Présenté à la Quinzaine des Réalisateurs à Cannes en 2021, le dernier film de la réalisatrice brésilienne Anita Rocha Da Silveira est sorti le mercredi 16 mars 2022 dans les salles obscures. L’occasion pour le spectateur de plonger dans un univers surréaliste et grinçant d’engagement politique.

Medusa prend place dans un Brésil dystopique où l’évangélisme et le retour des règles religieuses ont été poussés à leur paroxysme : le fanatisme a gagné le cœur des fidèles et y compris des femmes, aveuglées tant elle sont dévouées à leur Dieu. Mariana (superbement interprété par Mari Oliveira) fait partie d’un groupe de femmes qui cherchent à faire appliquer leur justice. Le jour, elles veillent à garder une apparence décente, à être pure et à faire honneur à leur mari. La nuit, elles dissimulent sous un masque leurs visages pour lyncher des « femmes pécheresses », sorties du « droit chemin » pour qu’elles avouent leur « crimes » et soumettent leur volonté à Dieu.

Medusa est une référence évidente au mythe de Méduse, qui transforme quiconque croise son regard en statue de pierre. Cette malédiction a été attribuée à Méduse, « punie pour sa sexualité », pour ne pas avoir été « pure », écho évident aux femmes visées par le groupe fanatique de Mariana.

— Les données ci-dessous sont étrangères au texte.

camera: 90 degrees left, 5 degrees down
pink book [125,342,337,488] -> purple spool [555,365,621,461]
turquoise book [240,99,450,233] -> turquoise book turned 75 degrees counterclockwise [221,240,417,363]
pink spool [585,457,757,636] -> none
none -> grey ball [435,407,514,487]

Un long-métrage aux allures de film expérimental

Bien que le film soit fictionnel, il est véritablement ancré dans la réalité politique brésilienne contemporaine, inspiré du retour d’une idéologie machiste, sexiste, qui fait une place de plus en plus conséquente à l’évangélisme dans les institutions.

Le spectateur est d’emblée intégré dans une relation regardant-regardé omniprésente et médusante.

Dans ce long métrage aux allures de film expérimental, la caméra de João Atala (directeur de la photographie) magnifie les corps, exalte les visages avec des gros plans, crée des images avec une forte plasticité dès la première séquence du film; sublimation hypnotisante d’un corps dansant sur un fond noir divisé par deux lumières différentes.

Ce travail sur les couleurs (l’omniprésence de teintes rouges et vertes notamment) et sur la lumière s’étend sur tout le film, laissant place à une ambiance proche de l’abstrait et pétrifiante à l’image du regard de Méduse du mythe, et de celle qui sommeille en chacune de ces femmes oppressées qui n’attendent qu’à être réveillée !

Sacha FESTY.

« Medusa » d’Anita Rocha Da Silveira est en salle depuis le 16 mars 2022. Durée : 2h07.